_Texto apresentado_:
------------------------

A doçura e o amor que Leontina Freitas da Silva semeou em 106 anos agora se traduzem em um afeto incondicional de netos e filhos. Quanto mais senil Leontina fica, maior é a dedicação dos parentes. Quando ela completou cem, a família se reuniu em uma bailanta. Veio até parente da França. Pensavam que fosse o último, mas Leontina - do latim, vitoriosa como um leão - vem surpreendendo. No sábado, com uma leoa de temática da festa, os familiares se reunirão para comemorar mais um aniversário, os 107 anos.
- Viver tudo isto é uma história, né, vó? - quis saber a neta Carmen Santos, 54 anos.
- É uma proeza - responde Leontina contrariada.
Além de Carmen, Leontina tem outros cinco netos, 16 bisnetos e cinco tataranetos, divididos em Rio de Janeiro, Bahia, Espírito Santo e França. São três filhos de sangue e um de criação. Cláudio Eli Freitas da Silva, 75 anos, é o único vivo e quem cuida diretamente da mãe, prepara as refeições e, quando ela não está disposta, leva o alimento à boca.
Família tem história gravada em DVD
Orgulhosos da história familiar e se derretendo de amores pela matriarca, ao longo da vida paravam atentos para escutarem relatos. De nota em nota, fizeram um DVD para o aniversário de 104 anos, narrado por meio de fotos antigas, até a quarta geração da família.
- Uma coisa difícil para as famílias negras é construírem as árvores genealógicas, pois, em 1889, Rui Barbosa mandou queimar os documentos da escravidão. Conseguimos graças à mãe - diz Cláudio.
Com um carinho singelo, a família se reúne agora para contar causos da avó. Nem sempre ela consegue interagir, devido à memória que se esvai. Céres Marisa Silva dos Santos, 60 anos, professora universitária e neta mais velha, mora em salvador há 27 anos e todo fevereiro vem a Porto Alegre para celebrar os anos da avó. Ela conta que, há alguns anos, Leontina foi visitá-la na Bahia. Ao desfilar descalça na areia da Praia do Forte, olhou para os dedos e disse:
- Olha, eles estão sorrindo. Devem estar dizendo "eu nunca senti essa cosquinha antes".

------------------------

Entradas de dados salvas:
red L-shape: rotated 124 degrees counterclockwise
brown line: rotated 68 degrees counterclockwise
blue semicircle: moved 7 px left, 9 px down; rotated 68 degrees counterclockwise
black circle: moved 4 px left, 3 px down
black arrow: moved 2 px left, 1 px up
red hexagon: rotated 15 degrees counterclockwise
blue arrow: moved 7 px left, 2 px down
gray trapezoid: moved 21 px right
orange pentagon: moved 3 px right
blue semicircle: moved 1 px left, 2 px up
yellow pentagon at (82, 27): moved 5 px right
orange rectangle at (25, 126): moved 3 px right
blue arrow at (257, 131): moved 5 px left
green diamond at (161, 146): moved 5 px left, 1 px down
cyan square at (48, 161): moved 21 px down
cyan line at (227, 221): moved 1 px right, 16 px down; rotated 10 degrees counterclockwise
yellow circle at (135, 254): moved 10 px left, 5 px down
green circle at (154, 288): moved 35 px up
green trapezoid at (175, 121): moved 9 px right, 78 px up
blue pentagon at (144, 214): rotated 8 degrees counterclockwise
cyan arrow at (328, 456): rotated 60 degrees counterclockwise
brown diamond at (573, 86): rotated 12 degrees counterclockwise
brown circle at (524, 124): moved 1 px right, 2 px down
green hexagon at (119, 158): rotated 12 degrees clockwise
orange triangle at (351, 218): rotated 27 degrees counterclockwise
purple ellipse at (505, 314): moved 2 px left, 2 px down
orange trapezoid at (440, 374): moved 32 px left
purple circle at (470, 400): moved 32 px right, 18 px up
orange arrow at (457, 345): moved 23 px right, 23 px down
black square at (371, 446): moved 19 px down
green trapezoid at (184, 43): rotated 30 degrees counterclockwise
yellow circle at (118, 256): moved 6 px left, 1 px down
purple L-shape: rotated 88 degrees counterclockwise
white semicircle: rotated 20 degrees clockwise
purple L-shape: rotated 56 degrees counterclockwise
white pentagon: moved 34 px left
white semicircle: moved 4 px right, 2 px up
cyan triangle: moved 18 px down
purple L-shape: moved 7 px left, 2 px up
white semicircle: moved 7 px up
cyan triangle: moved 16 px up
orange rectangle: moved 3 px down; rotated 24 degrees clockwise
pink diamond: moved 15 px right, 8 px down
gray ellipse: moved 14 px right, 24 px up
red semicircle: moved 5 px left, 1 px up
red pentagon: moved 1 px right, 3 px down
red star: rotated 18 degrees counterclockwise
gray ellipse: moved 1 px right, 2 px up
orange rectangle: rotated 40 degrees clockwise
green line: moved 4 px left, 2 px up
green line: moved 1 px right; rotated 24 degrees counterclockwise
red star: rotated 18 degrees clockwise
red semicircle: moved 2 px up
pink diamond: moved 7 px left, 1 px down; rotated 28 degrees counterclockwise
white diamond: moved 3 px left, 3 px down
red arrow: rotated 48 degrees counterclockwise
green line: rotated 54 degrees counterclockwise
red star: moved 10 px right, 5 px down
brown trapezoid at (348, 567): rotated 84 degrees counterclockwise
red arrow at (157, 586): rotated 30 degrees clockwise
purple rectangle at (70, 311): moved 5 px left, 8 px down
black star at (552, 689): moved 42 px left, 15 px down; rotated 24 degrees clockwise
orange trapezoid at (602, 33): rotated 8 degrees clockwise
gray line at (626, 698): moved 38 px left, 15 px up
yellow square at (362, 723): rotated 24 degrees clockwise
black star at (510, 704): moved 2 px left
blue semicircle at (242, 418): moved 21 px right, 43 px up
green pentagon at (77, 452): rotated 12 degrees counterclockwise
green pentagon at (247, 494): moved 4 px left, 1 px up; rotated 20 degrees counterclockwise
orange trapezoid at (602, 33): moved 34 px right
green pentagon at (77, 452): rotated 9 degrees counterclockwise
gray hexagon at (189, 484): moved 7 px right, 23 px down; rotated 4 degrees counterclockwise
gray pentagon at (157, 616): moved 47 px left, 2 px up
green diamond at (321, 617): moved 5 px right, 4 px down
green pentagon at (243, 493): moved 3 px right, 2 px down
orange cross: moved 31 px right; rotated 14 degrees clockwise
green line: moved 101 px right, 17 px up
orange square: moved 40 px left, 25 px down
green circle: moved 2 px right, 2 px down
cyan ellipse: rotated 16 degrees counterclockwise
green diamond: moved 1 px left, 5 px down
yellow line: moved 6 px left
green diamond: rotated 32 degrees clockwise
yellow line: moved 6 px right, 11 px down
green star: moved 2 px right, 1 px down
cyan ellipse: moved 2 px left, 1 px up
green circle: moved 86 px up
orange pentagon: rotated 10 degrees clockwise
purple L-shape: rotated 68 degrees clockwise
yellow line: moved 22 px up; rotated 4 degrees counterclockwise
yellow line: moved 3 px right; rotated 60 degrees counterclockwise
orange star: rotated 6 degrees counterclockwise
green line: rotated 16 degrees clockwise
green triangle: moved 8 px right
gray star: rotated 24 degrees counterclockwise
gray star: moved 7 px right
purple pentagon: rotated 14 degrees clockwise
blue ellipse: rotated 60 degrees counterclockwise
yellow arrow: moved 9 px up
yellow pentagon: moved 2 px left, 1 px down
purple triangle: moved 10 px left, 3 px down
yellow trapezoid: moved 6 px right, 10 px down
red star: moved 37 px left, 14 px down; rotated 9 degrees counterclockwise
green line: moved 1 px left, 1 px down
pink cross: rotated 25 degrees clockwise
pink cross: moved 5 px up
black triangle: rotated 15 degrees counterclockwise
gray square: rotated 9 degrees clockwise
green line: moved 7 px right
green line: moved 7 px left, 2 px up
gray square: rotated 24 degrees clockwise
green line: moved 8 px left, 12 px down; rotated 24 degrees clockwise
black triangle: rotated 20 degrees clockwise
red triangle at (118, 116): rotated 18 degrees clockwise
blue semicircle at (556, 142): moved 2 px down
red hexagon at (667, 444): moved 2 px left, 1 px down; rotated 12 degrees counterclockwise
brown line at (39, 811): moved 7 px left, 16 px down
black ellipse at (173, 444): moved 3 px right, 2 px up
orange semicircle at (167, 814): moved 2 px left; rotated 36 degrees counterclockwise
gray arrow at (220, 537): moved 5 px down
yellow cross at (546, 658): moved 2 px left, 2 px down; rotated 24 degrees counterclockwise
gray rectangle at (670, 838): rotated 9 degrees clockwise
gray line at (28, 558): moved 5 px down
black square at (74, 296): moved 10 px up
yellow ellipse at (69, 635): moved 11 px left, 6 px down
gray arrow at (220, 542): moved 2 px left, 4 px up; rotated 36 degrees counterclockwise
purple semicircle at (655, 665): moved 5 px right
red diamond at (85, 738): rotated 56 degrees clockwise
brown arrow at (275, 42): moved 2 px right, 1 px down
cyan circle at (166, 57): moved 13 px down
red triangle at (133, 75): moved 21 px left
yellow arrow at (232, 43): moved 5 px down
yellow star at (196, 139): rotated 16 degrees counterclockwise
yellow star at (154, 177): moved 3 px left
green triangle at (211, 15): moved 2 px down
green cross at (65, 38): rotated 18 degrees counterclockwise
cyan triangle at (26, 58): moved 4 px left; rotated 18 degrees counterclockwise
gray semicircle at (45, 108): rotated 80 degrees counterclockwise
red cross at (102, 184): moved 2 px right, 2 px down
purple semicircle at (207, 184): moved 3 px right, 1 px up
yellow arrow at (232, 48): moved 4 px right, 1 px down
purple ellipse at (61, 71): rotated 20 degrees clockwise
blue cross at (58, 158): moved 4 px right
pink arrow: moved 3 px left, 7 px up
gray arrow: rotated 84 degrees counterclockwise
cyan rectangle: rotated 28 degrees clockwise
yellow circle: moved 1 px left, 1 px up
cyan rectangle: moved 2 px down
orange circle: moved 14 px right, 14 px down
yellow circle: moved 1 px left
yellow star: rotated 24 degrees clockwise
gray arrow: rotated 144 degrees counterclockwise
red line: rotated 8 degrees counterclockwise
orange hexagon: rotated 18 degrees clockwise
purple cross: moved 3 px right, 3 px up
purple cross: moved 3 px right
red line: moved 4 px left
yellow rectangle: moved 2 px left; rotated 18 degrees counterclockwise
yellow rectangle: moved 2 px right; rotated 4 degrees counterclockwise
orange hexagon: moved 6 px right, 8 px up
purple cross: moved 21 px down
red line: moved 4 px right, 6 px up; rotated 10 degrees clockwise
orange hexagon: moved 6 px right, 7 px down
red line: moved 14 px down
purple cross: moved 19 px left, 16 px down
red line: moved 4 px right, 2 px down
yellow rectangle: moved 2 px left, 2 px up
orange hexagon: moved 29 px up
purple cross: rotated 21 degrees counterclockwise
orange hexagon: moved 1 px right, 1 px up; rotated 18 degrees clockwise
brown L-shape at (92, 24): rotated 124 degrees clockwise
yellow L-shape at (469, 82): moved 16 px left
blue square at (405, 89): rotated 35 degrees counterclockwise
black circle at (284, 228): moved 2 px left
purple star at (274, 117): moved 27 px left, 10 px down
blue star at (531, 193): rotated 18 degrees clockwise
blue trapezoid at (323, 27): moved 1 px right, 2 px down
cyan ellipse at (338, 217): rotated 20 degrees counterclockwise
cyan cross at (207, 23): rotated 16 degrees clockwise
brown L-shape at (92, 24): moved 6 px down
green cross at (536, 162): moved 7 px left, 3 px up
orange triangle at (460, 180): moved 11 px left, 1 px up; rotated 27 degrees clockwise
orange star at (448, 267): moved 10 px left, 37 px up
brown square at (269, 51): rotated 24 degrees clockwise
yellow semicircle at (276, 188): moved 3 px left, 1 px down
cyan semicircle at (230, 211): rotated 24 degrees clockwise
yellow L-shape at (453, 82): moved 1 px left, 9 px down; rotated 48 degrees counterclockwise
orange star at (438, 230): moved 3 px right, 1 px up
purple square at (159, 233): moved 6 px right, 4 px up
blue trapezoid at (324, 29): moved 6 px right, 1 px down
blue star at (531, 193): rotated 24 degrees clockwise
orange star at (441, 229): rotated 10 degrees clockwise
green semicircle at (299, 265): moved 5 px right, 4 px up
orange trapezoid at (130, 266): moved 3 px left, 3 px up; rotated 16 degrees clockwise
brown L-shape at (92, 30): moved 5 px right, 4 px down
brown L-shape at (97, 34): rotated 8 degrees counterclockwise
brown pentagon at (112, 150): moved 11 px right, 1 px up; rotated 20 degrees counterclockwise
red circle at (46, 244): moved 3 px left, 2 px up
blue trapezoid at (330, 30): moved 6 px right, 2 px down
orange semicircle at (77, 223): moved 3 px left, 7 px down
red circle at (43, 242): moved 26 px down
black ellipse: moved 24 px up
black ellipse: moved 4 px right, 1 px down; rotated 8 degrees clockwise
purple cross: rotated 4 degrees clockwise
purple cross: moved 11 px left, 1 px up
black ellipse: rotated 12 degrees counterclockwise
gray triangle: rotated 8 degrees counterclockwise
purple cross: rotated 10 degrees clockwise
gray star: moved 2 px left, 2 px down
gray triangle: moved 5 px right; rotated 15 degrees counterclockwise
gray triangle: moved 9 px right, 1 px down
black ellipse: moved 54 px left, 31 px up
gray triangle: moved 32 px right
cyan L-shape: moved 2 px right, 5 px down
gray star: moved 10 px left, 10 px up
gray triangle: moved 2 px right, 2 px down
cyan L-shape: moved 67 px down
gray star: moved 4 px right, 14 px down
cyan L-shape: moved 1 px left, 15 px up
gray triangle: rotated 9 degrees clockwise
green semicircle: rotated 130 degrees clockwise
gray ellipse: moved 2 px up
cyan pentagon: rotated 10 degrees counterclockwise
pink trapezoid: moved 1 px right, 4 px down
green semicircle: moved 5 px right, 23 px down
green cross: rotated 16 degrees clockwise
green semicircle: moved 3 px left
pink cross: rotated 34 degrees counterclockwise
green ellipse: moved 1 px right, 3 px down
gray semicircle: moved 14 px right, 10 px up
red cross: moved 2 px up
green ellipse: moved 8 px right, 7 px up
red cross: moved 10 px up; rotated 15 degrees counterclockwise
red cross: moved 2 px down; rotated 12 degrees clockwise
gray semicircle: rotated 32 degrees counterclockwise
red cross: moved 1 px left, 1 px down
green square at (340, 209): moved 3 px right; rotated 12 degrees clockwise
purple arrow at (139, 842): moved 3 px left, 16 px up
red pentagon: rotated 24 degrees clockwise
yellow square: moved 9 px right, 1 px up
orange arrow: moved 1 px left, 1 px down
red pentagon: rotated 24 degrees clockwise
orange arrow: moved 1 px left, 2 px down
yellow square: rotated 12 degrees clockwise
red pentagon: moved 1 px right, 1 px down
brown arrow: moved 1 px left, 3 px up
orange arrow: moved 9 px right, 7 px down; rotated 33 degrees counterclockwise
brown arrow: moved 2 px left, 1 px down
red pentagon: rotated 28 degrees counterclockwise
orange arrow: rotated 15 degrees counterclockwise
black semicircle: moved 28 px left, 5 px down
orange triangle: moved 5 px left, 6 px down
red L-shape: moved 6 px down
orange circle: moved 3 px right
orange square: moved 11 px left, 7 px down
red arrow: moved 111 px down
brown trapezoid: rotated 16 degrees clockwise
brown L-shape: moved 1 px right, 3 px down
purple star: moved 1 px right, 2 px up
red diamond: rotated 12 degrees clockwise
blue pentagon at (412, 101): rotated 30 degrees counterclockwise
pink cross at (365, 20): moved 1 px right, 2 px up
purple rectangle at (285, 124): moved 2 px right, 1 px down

------------------------

No texto sobre Leontina, que motivo Cláudio dá para a dificuldade das famílias negras em construir árvores genealógicas? A quem ele atribui o fato de a própria família ter conseguido?

_Solução abaixo_:
Segundo Cláudio, é difícil porque, em 1889, Rui Barbosa mandou queimar os documentos da escravidão. A família conseguiu graças à mãe dele, Leontina.